Music and Video Games: A Smash Hit

The gaming world eagerly awaits the launch of 'Rock Band 2.'

ByABC News
July 17, 2008, 8:35 AM

LOS ANGELES, July 17, 2008 — -- The singer testing out "Rock Band 2" -- a music simulation game -- is basically tone deaf. His version of Journey's "Anyway You Want It" sounds more like a William Hung remix than a lead singer Steve Perry original.

But that doesn't matter. He's hooked, and that's beautiful music to an industry flooding the market with similar new music video games this year.

At this week's E3 summit, the video game industry's biggest trade event of the year, nearly every company present is releasing some form of music game.

"Everyone is jumping on the music bandwagon," said Tommy Tallarico, a game composer recently inducted into the Guinness World Records for scoring more than 275 video games. "They all want a taste of the success of 'Guitar Hero' and 'Rock Band.'"

Let's put the success of "Guitar Hero" and "Rock Band," both musical simulation games, in perspective. In 2007, the revenue from both games made more money than all digital music downloads from services like iTunes.
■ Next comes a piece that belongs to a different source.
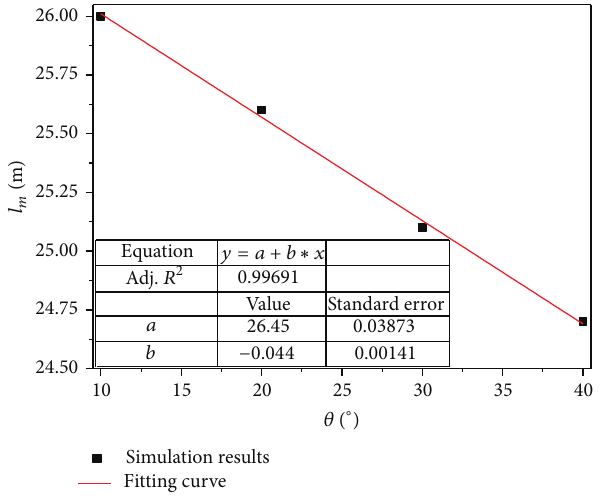
Figure 15: The maximum gas mixture length ( 𝑙 𝑚 ) versus the inclination angle ( 𝜃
The two video games made a whopping $935 million, or $100 million more than all digital music sales, according to NPD and Nielsen SoundScan data.

Both the video game industry and the music industry are clambering to harness all the revenue making momentum these music games can muster.

Music Games Galore: A Mini Introduction

During E3, more games trying to break into the music genre were released than one could count.

Some of the big ones were: MTV and Harmonix's "Rock Band 2," Activision's "Guitar Hero World Tour," Nintendo's Wii Music, Microsoft's "Lips," Ultimate Band" by Disney Interactive Studios, and Konami's "Rock Revolution."

They're are all competing to cash in on the casual gamer crowd, says Guy Cocker, an editor for GameSport.com UK.

They all want to cash in on the growing number of gamers who aren't die hard fans, the same ones that helped the U.S. gaming industry post a record $17.9 billion in revenues last year and get on track to rack up even better sales figures this year.